La soirée se passera dans la chambre à étudier la suite du parcours.

Je croyais que nous allions rouler sur un plateau bien plat pendant une quarantaine de kilomètres. Mais l’altiplano, c’est comme le Causse de Rocamadour, pas plat du tout. Et puis il y a eu une descente de 15 km qui ne me fit pas regretter d’avoir pris la route du Sud vers le Nord. Nous nous sommes retrouvés dans une petite vallée fertile mais bien encaissée, avons traversé un très large torrent de montagne charriant un flot de boue, puis, avec encore bien des bosses trop raides, avons roulé dans une clue de roches rouge orangé. 

Enfin nous sommes arrivés à Tupiza, avons trouvé un hôtel juste avant une bonne averse, sans rien avoir avalé d’autre qu’un bout de pain et une banane depuis le petit déjeuner. En fin d’après-midi nous nous sommes attablés dans un snack devant une assiette de poulet-riz-frites-nouilles. Nous apprendrons dans la soirée que la Bolivie vit avec une heure de retard sur l’Argentine. Ainsi, sans le savoir, avons-nous enfourché les vélos dès 6 h du matin et diné à l’heure du thé. A 19h30 il fait nuit.

A Tupiza, 3 000 m d’altitude, surprise, les lauriers roses et les lagerstroemia sont en pleine terre et tout en fleurs.

Le Sud Lipez en 4X4. Nous avions pourtant dit que nous ne le ferions pas. Et puis nous nous sommes laissés influencer par les amis qui en gardent un superbe souvenir, même les plus écolos et les moins motorisés d’entre eux. Certains traversent cette région à vélo, mais c’est bien trop difficile pour nous. Je n’étais vraiment pas à l’aise avec ce genre de tour organisé. Sillonner un parc naturel, une région protégée, à l’arrière d’un de ces véhicules tout terrain énormes que j’exècre sur la route, être trimballée comme un gros tas sur des pistes ne me convient guère. Comment accepter d’aller défoncer le Salar d’Uyuni en 4X4 quand on ne supporte pas le saccage des sentiers du Lot par les quads ? 

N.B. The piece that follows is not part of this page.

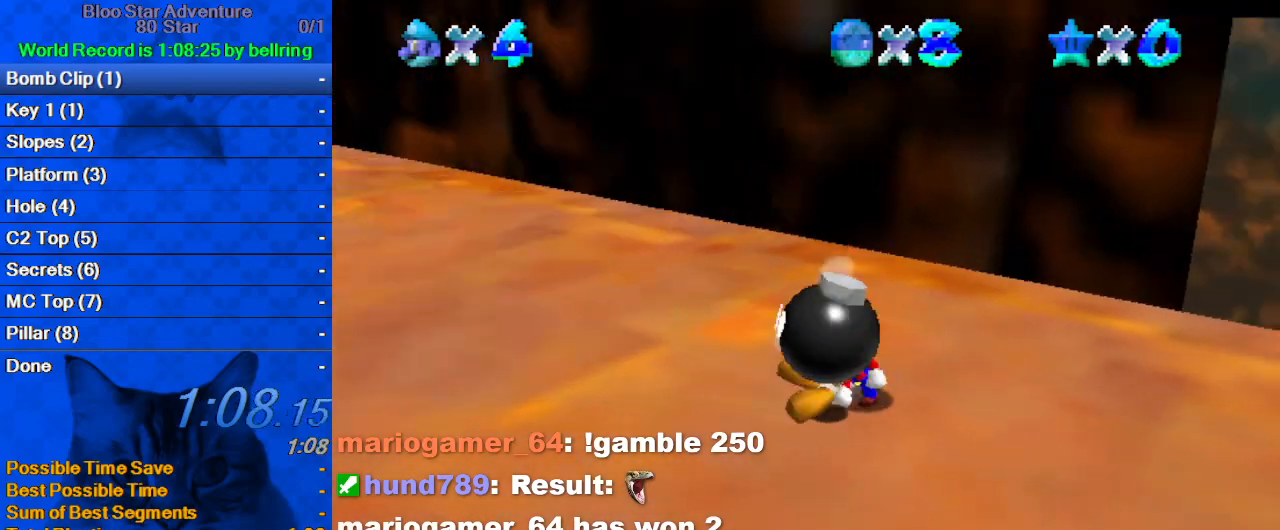
{"keys": ["down"], "events": [[167, "a", "up"], [467, "down", "down"]]}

Toute honte bue et pleins d’appréhension nous nous sommes donc embarqués pour quatre jours et 1 200 km de pistes avec notre chauffeur Pedro et un couple de jeunes de moins de 30 ans, gentils quoique plutôt couillons, leur principale qualité – et non des moindres- étant d’être peu bruyants. Quant à Pedro (39 ans) il est plein d’attention pour ses hôtes mais pas au point de de partager avec eux ses feuilles de coca chaque fois qu’il s’en bourre la chique. Nous n’en serons pas frustrés.

 

Et devant les spectacles offerts par Dame  Nature, dès le premier kilomètre et jusqu’au dernier, nous avons oublié nos scrupules. Il y eut des pistes de sable, de la tôle ondulée, des passages à gué, des villages à 4 500-5 000 mètres d’altitude, tristes et isolés, où nous avons été logés en dortoirs.

Dans ces chambres sans chauffage les grosses et lourdes couvertures s’empilent sur les lits pour affronter des températures qui peuvent descendre jusqu’à -25° en plein hiver, c’est-à-dire en juillet-août. Heureusement c’est l’été en ce mois de janvier ce qui ne nous empêche pas de supporter la doudoune en pleine journée. Quand le sol daigne être moins caillouteux en dessous de 4 500 m les petites fermes vivent de l’élevage de lamas et dans les creux de vallons où la cendre des volcans environnants fertilise le terrain sont cultivés des petits champs de quinoa.

Les villageois de cette région vivent en grande partie de l’accueil des touristes. On les voit peu, les femmes nous servent sans parler et retournent vite dans leur cuisine. Certains hommes vont travailler dans les mines Borax.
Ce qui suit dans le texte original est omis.